### TASK STATEMENT
In the data below, find the line containing "Figure 12: Fully" and the line containing "Figure 6. Experimentally", then reproduce them and every line between, exactly. Omit pictures.

MATERIAL PROVIDED START

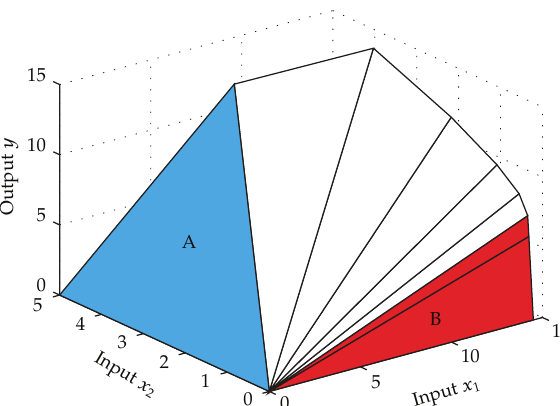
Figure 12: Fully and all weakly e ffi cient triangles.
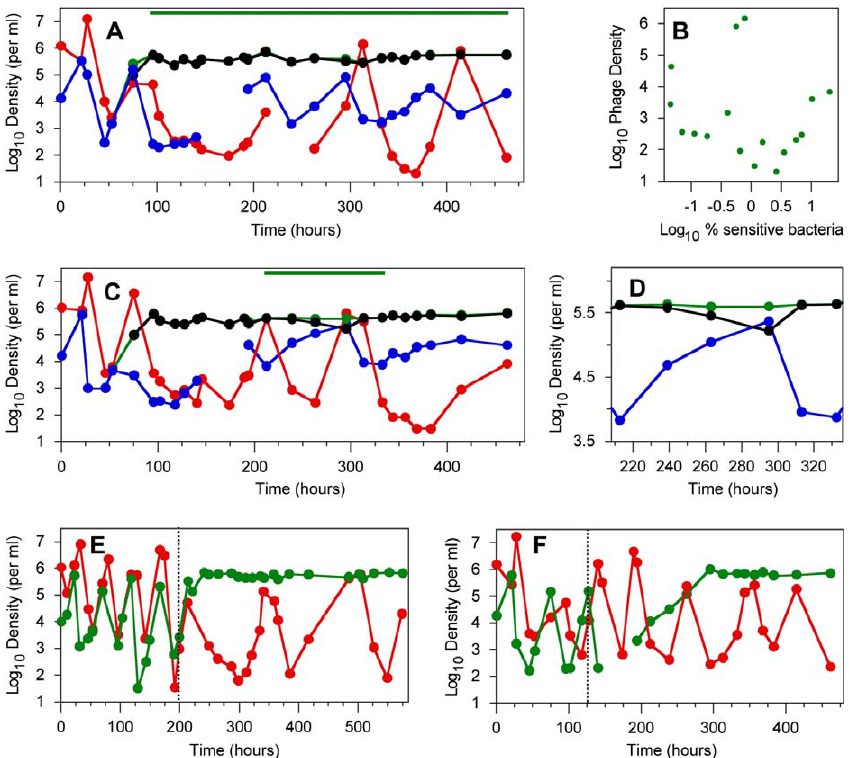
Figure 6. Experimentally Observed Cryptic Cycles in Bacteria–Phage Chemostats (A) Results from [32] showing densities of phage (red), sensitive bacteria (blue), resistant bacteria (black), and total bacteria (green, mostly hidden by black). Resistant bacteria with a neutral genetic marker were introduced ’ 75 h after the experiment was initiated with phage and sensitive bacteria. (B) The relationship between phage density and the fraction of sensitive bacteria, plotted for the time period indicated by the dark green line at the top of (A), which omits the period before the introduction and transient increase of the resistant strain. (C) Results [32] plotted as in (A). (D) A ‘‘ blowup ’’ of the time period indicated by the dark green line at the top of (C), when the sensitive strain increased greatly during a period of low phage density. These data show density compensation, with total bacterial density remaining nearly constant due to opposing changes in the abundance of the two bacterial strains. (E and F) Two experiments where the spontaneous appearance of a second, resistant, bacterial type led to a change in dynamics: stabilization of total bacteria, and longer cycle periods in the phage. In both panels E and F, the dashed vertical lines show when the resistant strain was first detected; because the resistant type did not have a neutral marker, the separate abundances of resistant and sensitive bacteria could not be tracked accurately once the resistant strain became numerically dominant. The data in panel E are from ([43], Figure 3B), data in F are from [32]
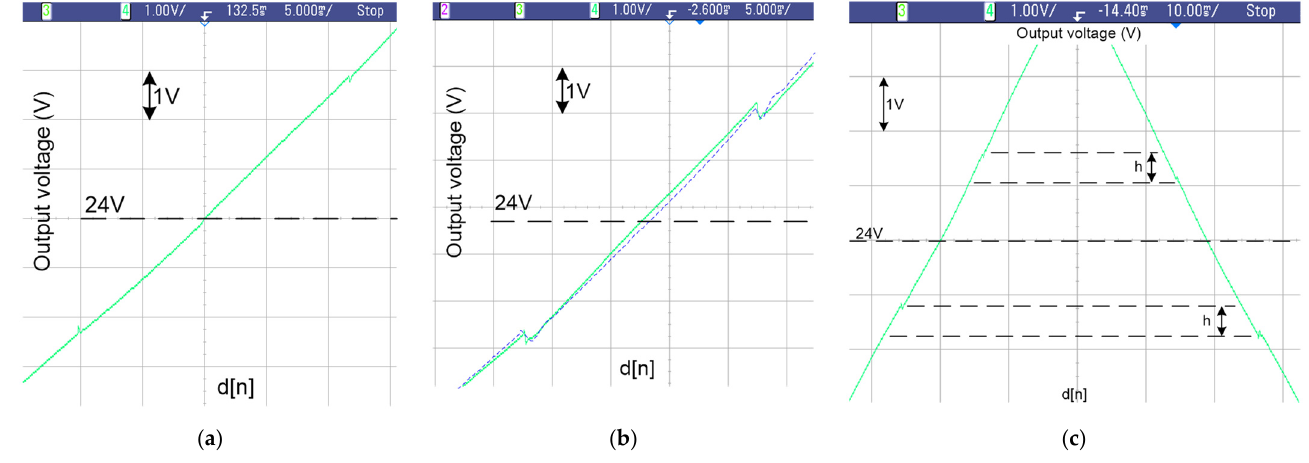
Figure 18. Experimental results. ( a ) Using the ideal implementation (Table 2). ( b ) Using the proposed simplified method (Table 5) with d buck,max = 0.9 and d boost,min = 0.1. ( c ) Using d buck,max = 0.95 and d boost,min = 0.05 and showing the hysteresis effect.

MATERIAL PROVIDED END
MATERIAL PROVIDED START

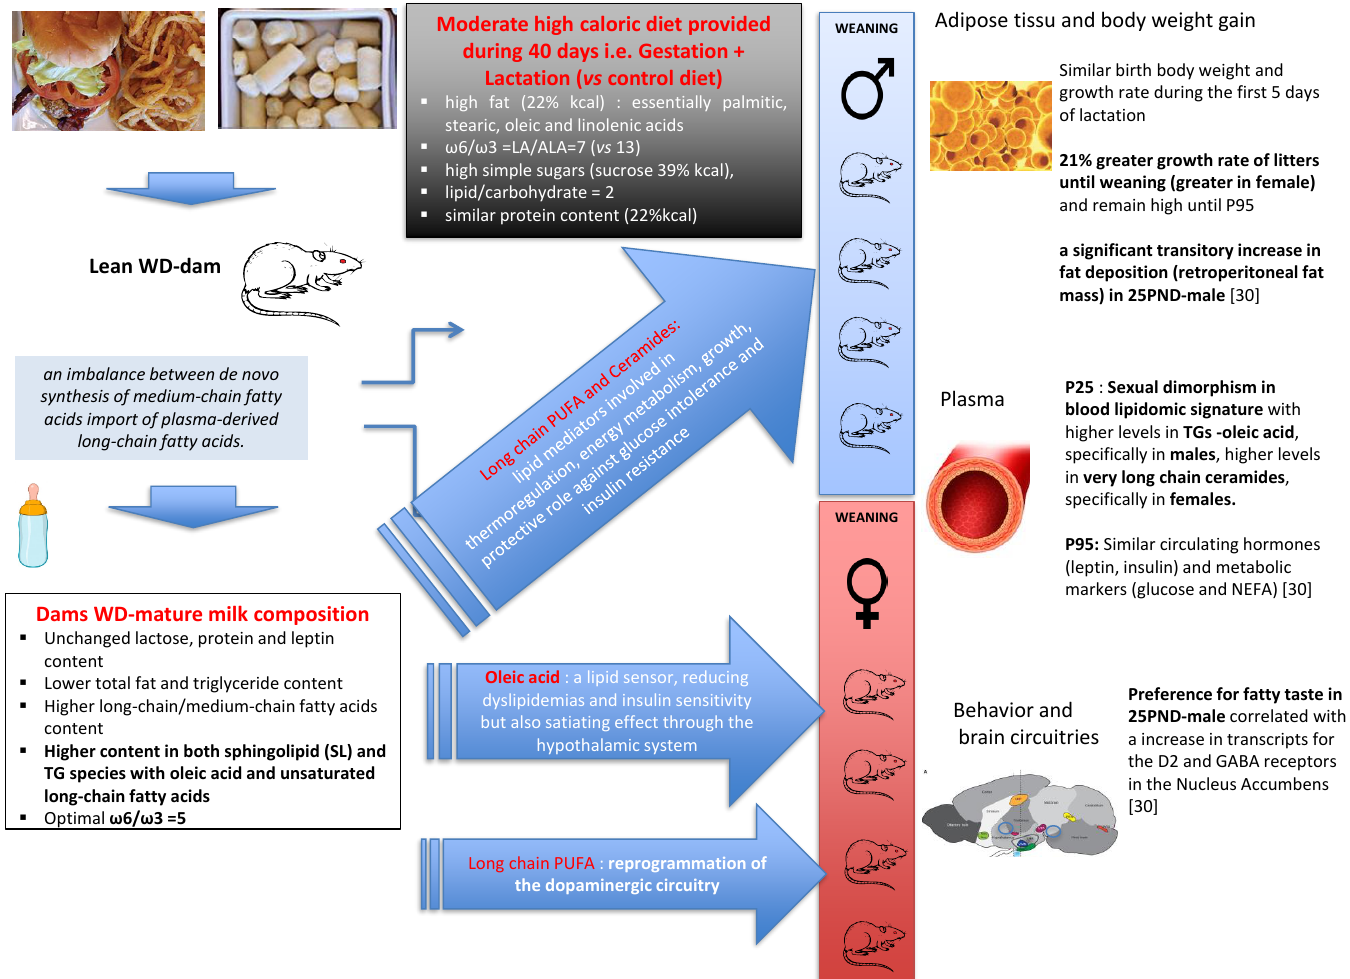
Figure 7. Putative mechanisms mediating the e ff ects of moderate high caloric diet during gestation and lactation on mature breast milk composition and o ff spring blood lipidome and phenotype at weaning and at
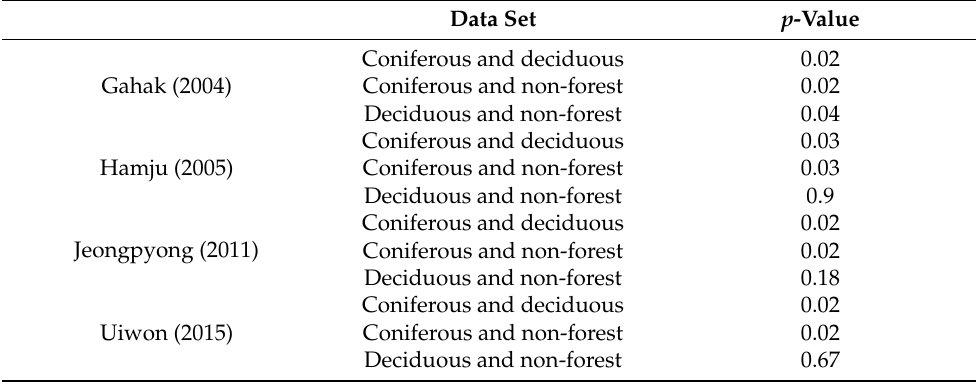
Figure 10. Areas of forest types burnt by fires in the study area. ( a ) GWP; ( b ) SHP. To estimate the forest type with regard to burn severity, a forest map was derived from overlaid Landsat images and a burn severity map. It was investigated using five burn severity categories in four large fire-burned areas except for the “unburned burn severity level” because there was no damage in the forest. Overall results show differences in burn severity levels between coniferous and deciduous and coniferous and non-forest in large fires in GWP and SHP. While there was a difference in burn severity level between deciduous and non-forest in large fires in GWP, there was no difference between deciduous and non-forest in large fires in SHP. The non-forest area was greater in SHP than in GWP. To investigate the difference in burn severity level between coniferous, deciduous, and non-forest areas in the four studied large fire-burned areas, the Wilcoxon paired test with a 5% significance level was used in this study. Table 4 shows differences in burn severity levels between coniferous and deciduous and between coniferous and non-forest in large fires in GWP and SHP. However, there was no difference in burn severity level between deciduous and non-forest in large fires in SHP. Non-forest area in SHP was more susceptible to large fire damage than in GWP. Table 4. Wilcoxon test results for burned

MATERIAL PROVIDED END

### REPLY
Figure 12: Fully and all weakly e ffi cient triangles.
Figure 6. Experimentally Observed Cryptic Cycles in Bacteria–Phage Chemostats (A) Results from [32] showing densities of phage (red), sensitive bacteria (blue), resistant bacteria (black), and total bacteria (green, mostly hidden by black). Resistant bacteria with a neutral genetic marker were introduced ’ 75 h after the experiment was initiated with phage and sensitive bacteria. (B) The relationship between phage density and the fraction of sensitive bacteria, plotted for the time period indicated by the dark green line at the top of (A), which omits the period before the introduction and transient increase of the resistant strain. (C) Results [32] plotted as in (A). (D) A ‘‘ blowup ’’ of the time period indicated by the dark green line at the top of (C), when the sensitive strain increased greatly during a period of low phage density. These data show density compensation, with total bacterial density remaining nearly constant due to opposing changes in the abundance of the two bacterial strains. (E and F) Two experiments where the spontaneous appearance of a second, resistant, bacterial type led to a change in dynamics: stabilization of total bacteria, and longer cycle periods in the phage. In both panels E and F, the dashed vertical lines show when the resistant strain was first detected; because the resistant type did not have a neutral marker, the separate abundances of resistant and sensitive bacteria could not be tracked accurately once the resistant strain became numerically dominant. The data in panel E are from ([43], Figure 3B), data in F are from [32]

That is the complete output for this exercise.